IPCC graft analysis. (A) Teratoma (white arrows) formation 3 weeks after transplantation of 300 stage 5NB IPCCs under the left kidney capsule (pink tissue to left of tumor). (B) Lack of tumor growth after renal transplantation of 300 stage 5NL IPCCs (graft indicated by dashed lines and white arrow). (C) Immunohistochemical detection of insulin (green) and glucagon (red) expression in stage 5NL IPCCs 3 weeks after engraftment. Cell nuclei appear as black central spots surrounded by insulin, indicating cytoplasmic immunostaining. (D) Immunohistochemical detection of insulin (green) and C-peptide (red) expression in stage 5NL IPCCs 3 weeks after engraftment. (E–G) Hematoxylin and eosin staining of sectioned stage 5NL IPCC before transplantation (E) and sectioned stage 5NL IPCC grafts recovered from subcapsular renal transplantation site (F), compared with a sectioned adult pancreatic islet (G).
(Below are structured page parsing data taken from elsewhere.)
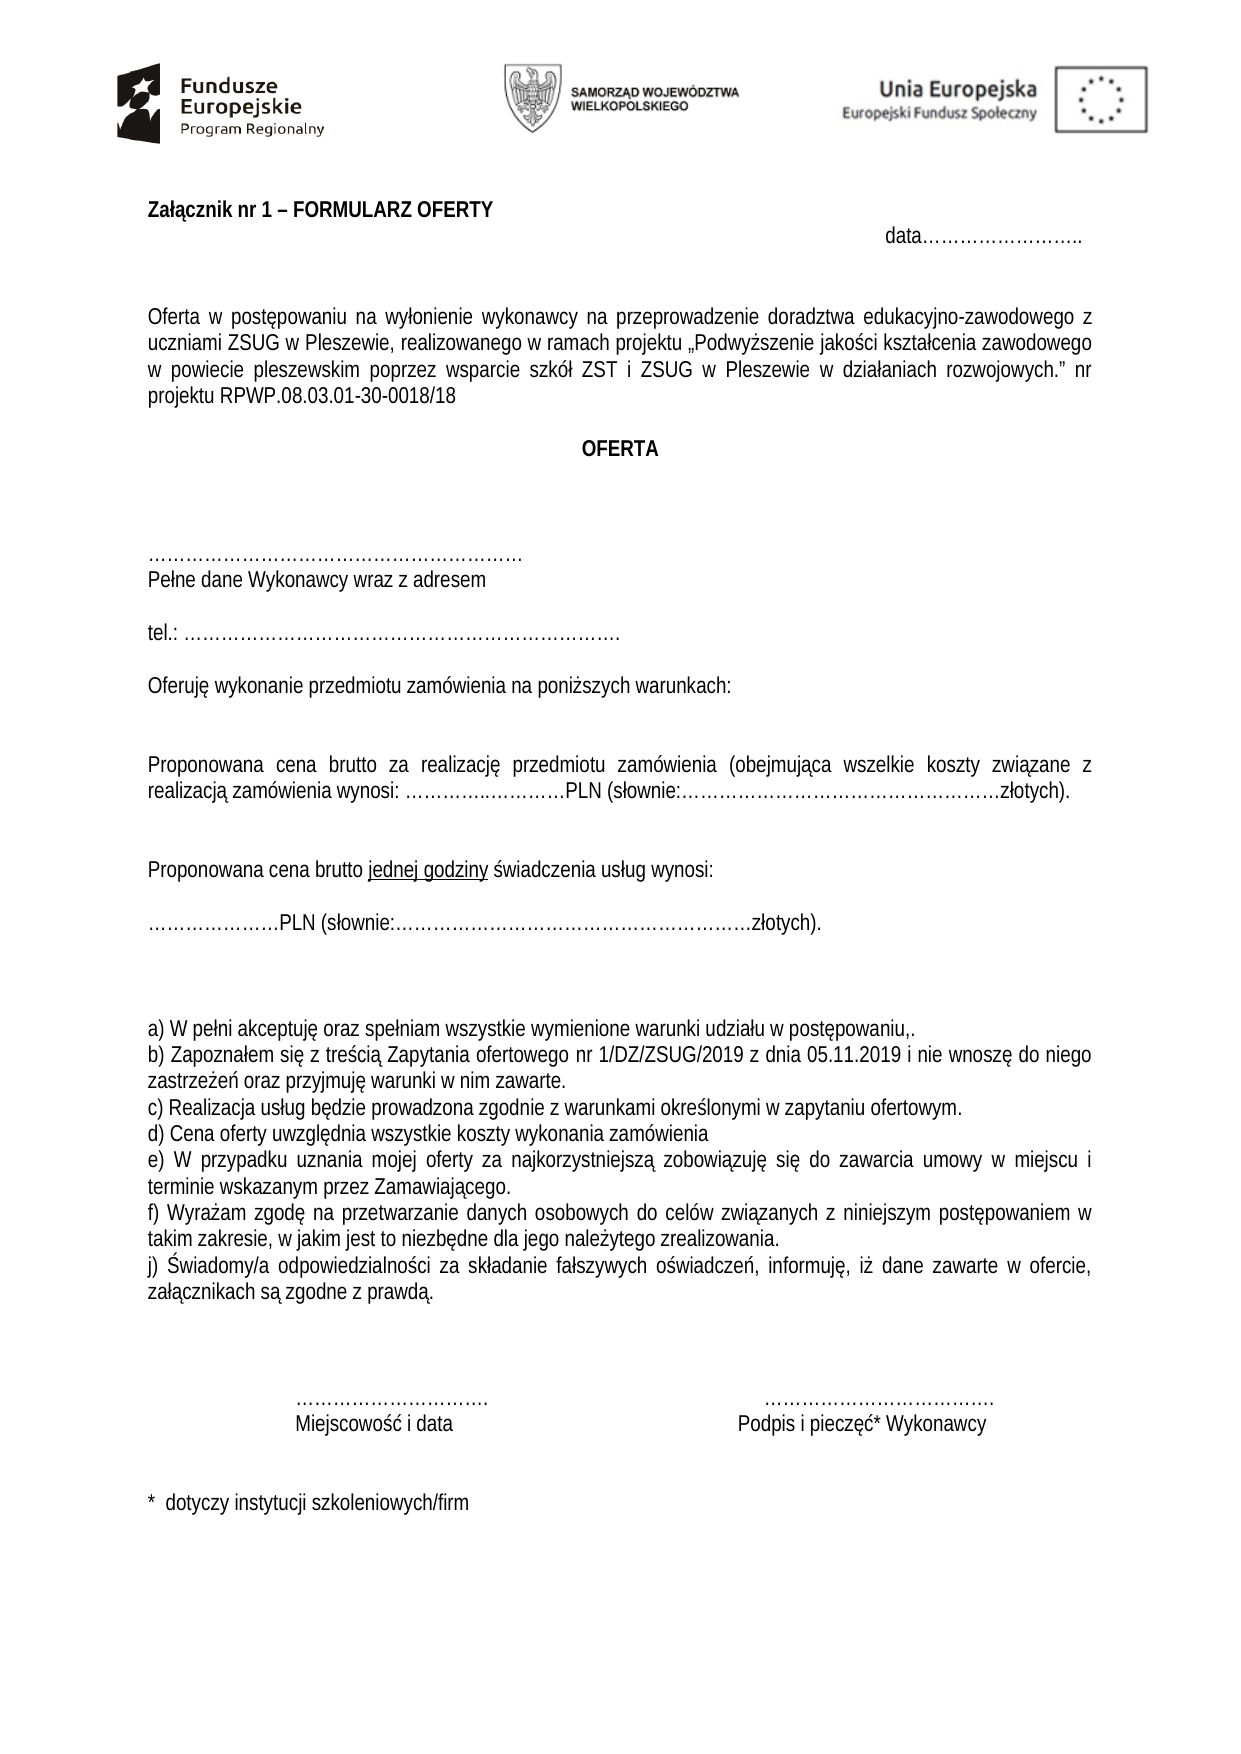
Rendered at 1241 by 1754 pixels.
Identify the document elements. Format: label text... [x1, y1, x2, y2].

text OFERTA [148, 435, 1093, 461]
text Pełne dane Wykonawcy wraz z adresem [148, 566, 1093, 593]
text Załącznik nr 1 – FORMULARZ OFERTY [148, 196, 1093, 222]
picture [96, 43, 375, 161]
text c) Realizacja usług będzie prowadzona zgodnie z warunkami określonymi w zapytaniu ofertowym. [148, 1093, 1093, 1120]
text …………………PLN (słownie:…………………………………………………złotych). [148, 909, 1093, 935]
text Proponowana cena brutto za realizację przedmiotu zamówienia (obejmująca wszelkie koszty związane z realizacją zamówienia wynosi: …………..…………PLN (słownie:……………………………………………złotych). [148, 751, 1093, 804]
text tel.: ……………………………………………………………. [148, 619, 1093, 646]
picture [828, 54, 1152, 150]
text f) Wyrażam zgodę na przetwarzanie danych osobowych do celów związanych z niniejszym postępowaniem w takim zakresie, w jakim jest to niezbędne dla jego należytego zrealizowania. [148, 1199, 1093, 1252]
text Oferuję wykonanie przedmiotu zamówienia na poniższych warunkach: [148, 672, 1093, 698]
text d) Cena oferty uwzględnia wszystkie koszty wykonania zamówienia [148, 1120, 1093, 1146]
text data…………………….. [148, 222, 1093, 248]
text Miejscowość i data Podpis i pieczęć* Wykonawcy [221, 1410, 1093, 1436]
text b) Zapoznałem się z treścią Zapytania ofertowego nr 1/DZ/ZSUG/2019 z dnia 05.11.2019 i nie wnoszę do niego zastrzeżeń oraz przyjmuję warunki w nim zawarte. [148, 1041, 1093, 1093]
picture [478, 44, 762, 143]
text e) W przypadku uznania mojej oferty za najkorzystniejszą zobowiązuję się do zawarcia umowy w miejscu i terminie wskazanym przez Zamawiającego. [148, 1146, 1093, 1199]
text …………………………. ………………………………. [221, 1383, 1093, 1410]
text * dotyczy instytucji szkoleniowych/firm [148, 1489, 1093, 1516]
text a) W pełni akceptuję oraz spełniam wszystkie wymienione warunki udziału w postępowaniu,. [148, 1014, 1093, 1041]
text j) Świadomy/a odpowiedzialności za składanie fałszywych oświadczeń, informuję, iż dane zawarte w ofercie, załącznikach są zgodne z prawdą. [148, 1252, 1093, 1304]
text Proponowana cena brutto jednej godziny świadczenia usług wynosi: [148, 856, 1093, 883]
text …………………………………………………… [148, 540, 1093, 566]
text Oferta w postępowaniu na wyłonienie wykonawcy na przeprowadzenie doradztwa edukacyjno-zawodowego z uczniami ZSUG w Pleszewie, realizowanego w ramach projektu „Podwyższenie jakości kształcenia zawodowego w powiecie pleszewskim poprzez wsparcie szkół ZST i ZSUG w Pleszewie w działaniach rozwojowych.” nr projektu RPWP.08.03.01-30-0018/18 [148, 303, 1093, 408]
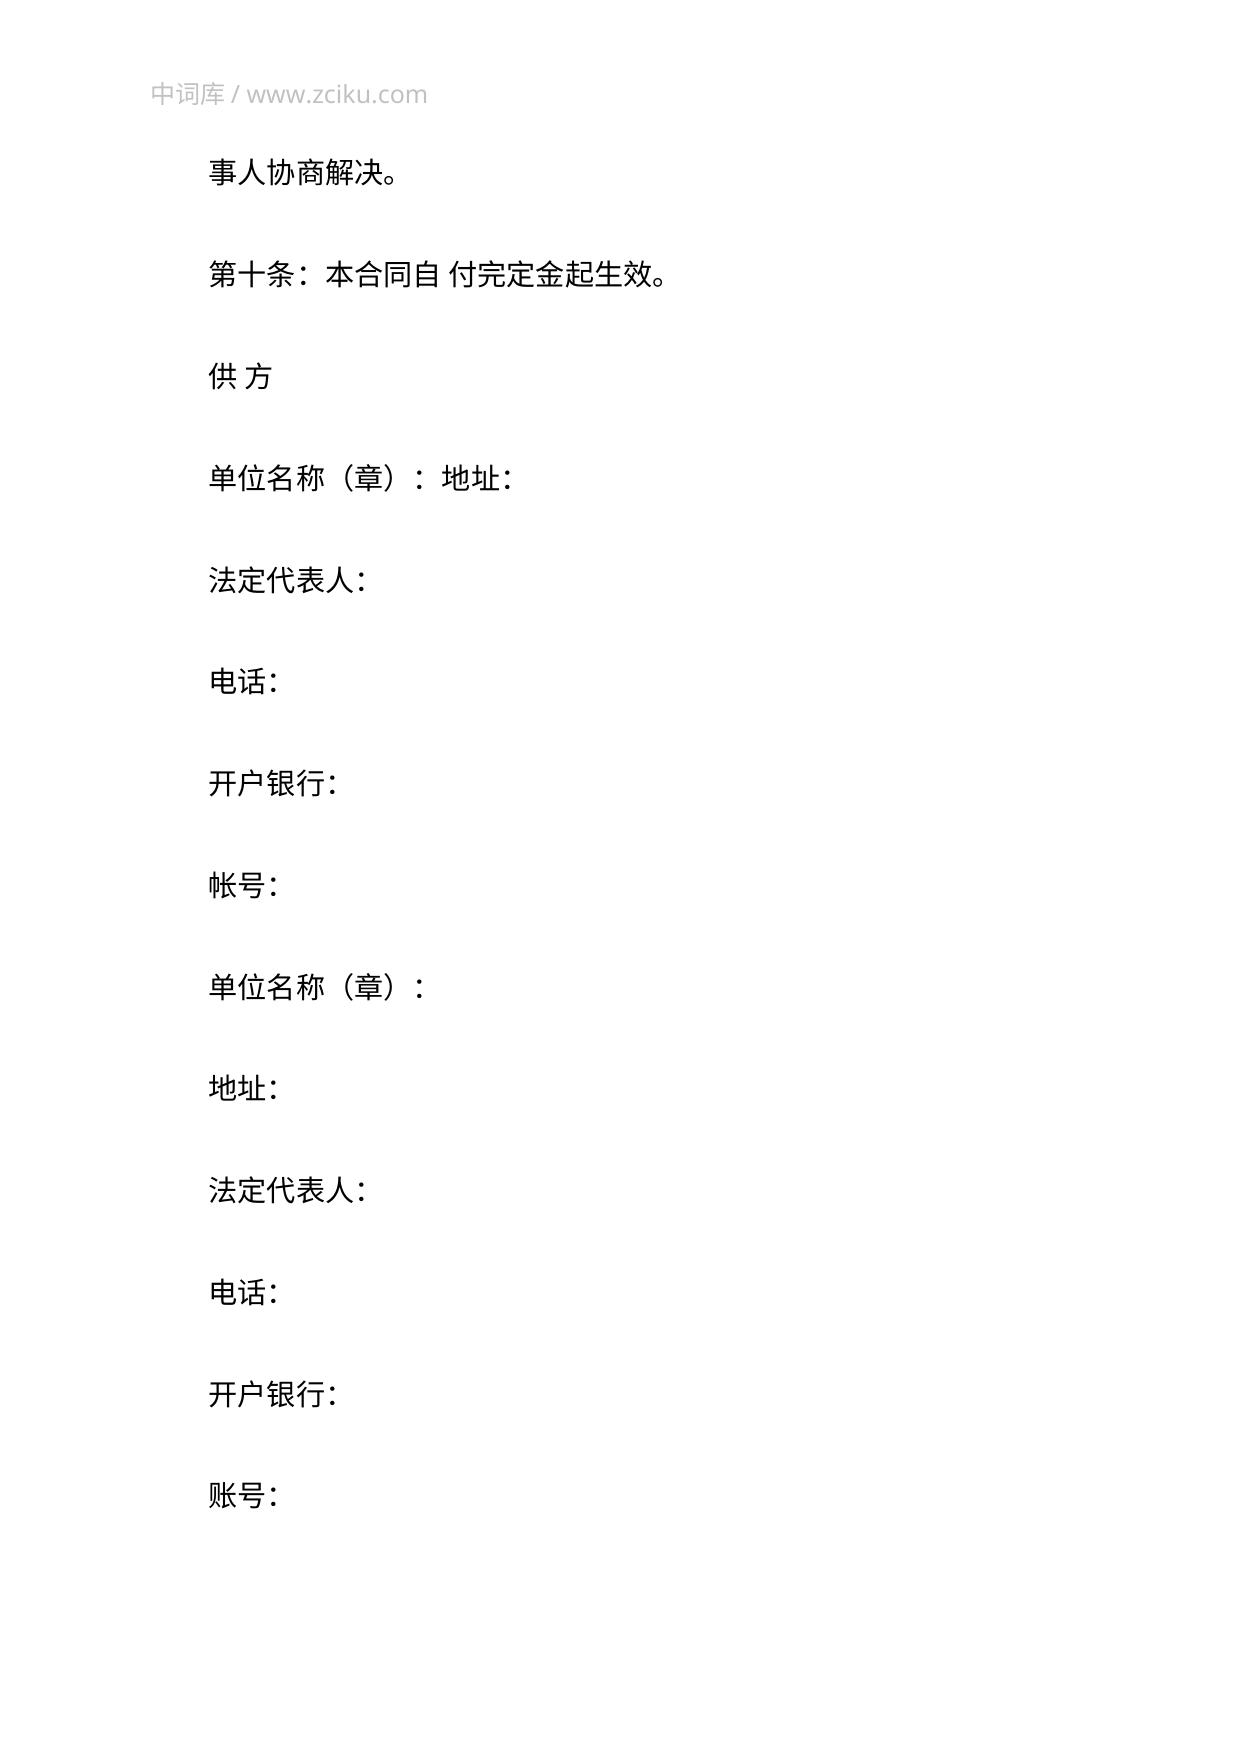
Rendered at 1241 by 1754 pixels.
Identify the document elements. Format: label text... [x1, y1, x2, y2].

text 帐号： [150, 862, 1090, 905]
text 地址： [150, 1066, 1090, 1108]
text 法定代表人： [150, 557, 1090, 599]
text 供 方 [150, 353, 1090, 396]
text 电话： [150, 659, 1090, 701]
text 事人协商解决。 [150, 150, 1090, 192]
text 法定代表人： [150, 1168, 1090, 1210]
text 电话： [150, 1269, 1090, 1312]
text 开户银行： [150, 1371, 1090, 1413]
text 单位名称（章）：地址： [150, 455, 1090, 498]
text 账号： [150, 1473, 1090, 1515]
text 第十条：本合同自 付完定金起生效。 [150, 252, 1090, 294]
text 开户银行： [150, 761, 1090, 803]
text 单位名称（章）： [150, 964, 1090, 1006]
Magnification in E–G is equal.

Fig 4.

Transplanted stage 5NL IPCCs function in vivo to rescue and ameliorate diabetic phenotypes. (A) Kaplan–Meier survival distribution after stage 5NL IPCC transplantation (n = 7, black lines), pancreatic islet transplantation (n = 3, blue lines), or sham transplant (n = 17, red lines). IPCC graft removal 3 weeks after engraftment resulted in increased mortality, in contrast to unilateral nephrectomy in surviving control sham-transplanted mice. (B) Random-fed blood glucose levels in STZ-treated mice with transplantation of stage 5NL IPCCs (n = 7, black lines), of 40 pancreatic islets (n = 3, blue lines), or in surviving sham-transplanted mice (n = 8, red lines). Comparing sham-transplanted mice to IPCC-transplanted mice: **, P < 0.01; ***, P < 0.005. In sham-transplanted mice that did not survive, average blood glucose on the day preceding death was 532 ± 33 mg/dl (n = 4). IPCC graft removal 3 weeks after transplantation resulted in comparable hyperglycemia (674 ± 117 mg/dl, n = 4). (C) i.p. glucose challenge in fasted mice 21 days after transplant with IPCCs (n = 7; black squares) or sham-transplant (n = 14; red circles). Blood glucose level was 135 ± 12 mg/dl in untreated control mice (n = 6) during random-feeding, and 85 ± 10 mg/dl (n = 6) after 15 h overnight fasting. **, P < 0.01; *, P < 0.05.